From The Blog

Courage and Key Chains by Janet L. King

Have I not commanded you? Be strong and courageous. Do not be frightened, and do not be dismayed, for the Lord your God is with you wherever you go. Joshua 1:9

Some of you know this story, and many of you do not. I’ll tell a very abbreviated version of it now. When I retired from state service in Oxford in June, 2014, I got on a plane some five days later with two checked bags and two carry-ons and flew 4,257 miles away to become a special education teacher for the 2014-15 school year in Lihue on the island of Kaua’i, Hawai’i. As I sat in my hotel room in Oxford the night before I flew out, this is what my keychain looked like:

key-chain

You see, I had turned in my office keys the week before I left, my house keys to the new occupants two days before I left, and I had sold my Jeep Cherokee just that morning. Many of my belongings and “stuff” had been given away or sold for many months prior; the remainder sat in a storage unit for which my adult children and my sister had the keys. As I sat in that hotel room, completely divested of everything but four relatively small containers of things that were meant to clothe and comfort me in a faraway place, the enormity of my decision, my path, my new life, became abundantly clear.  For the first time in my adult life, I was untethered. I had an empty key chain. Nothing to lock up, nothing to unlock, nothing to guard, nothing to maintain.
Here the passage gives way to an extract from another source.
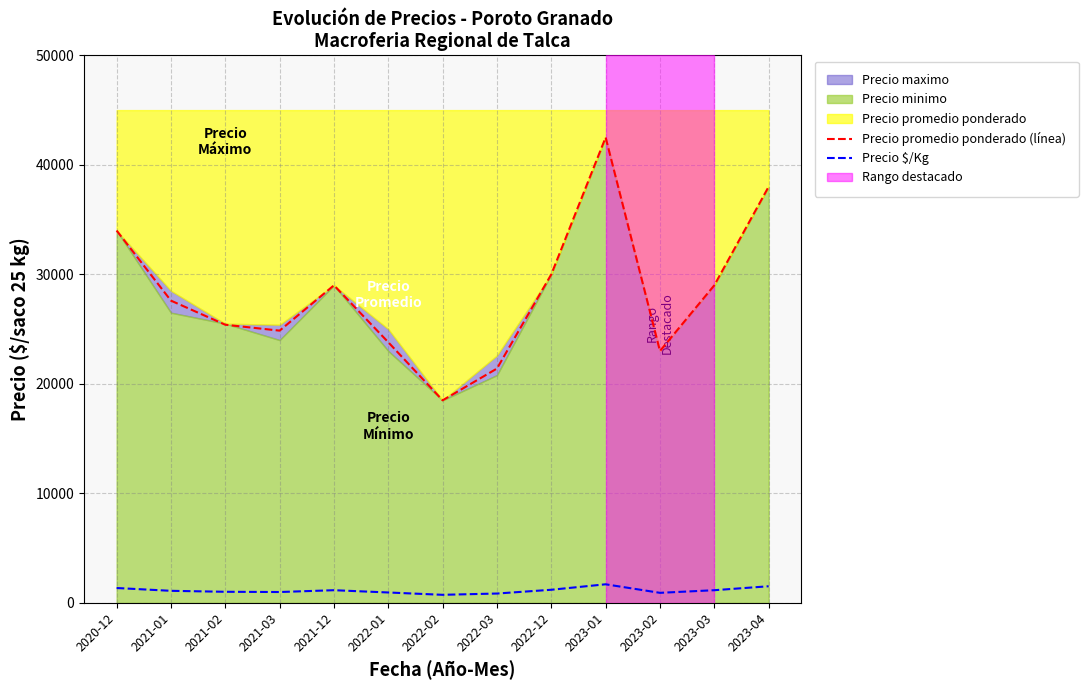

Reading left to right, list all the values displayed in this chart.

Precio promedio ponderado (línea): 34000	27600	25400	24860	29000	23800	18500	21400	30000	42500	23000	29000	38000
Precio $/Kg: 1360	1104	1016	994	1160	952	740	856	1200	1700	920	1160	1520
The year I spent on my beloved Kaua’i will always be a highlight in the record book of my life. I’ve often said that it was a doozy. It’s where I learned, with God’s help, what I was made of. It’s where I found the courage to live as my truly authentic self and to walk by faith. Yes, I acquired keys: to my condo, my mailbox, my truck, my classroom. I got to experience, among many wondrous things, true Aloha, deep and lasting friendships, and a profound love for diversity, humanity, and nature that will live in me all of my days.

I’ve never forgotten that feeling of being untethered. I’ve never forgotten that feeling of not knowing what’s next. Thank you, God, for all the blessings of this life. Thank you for the twists and turns, for the knowledge that You are with me wherever I go. And now, I am experiencing that next chapter here at Chapel. What a blessing! Thanks be to God!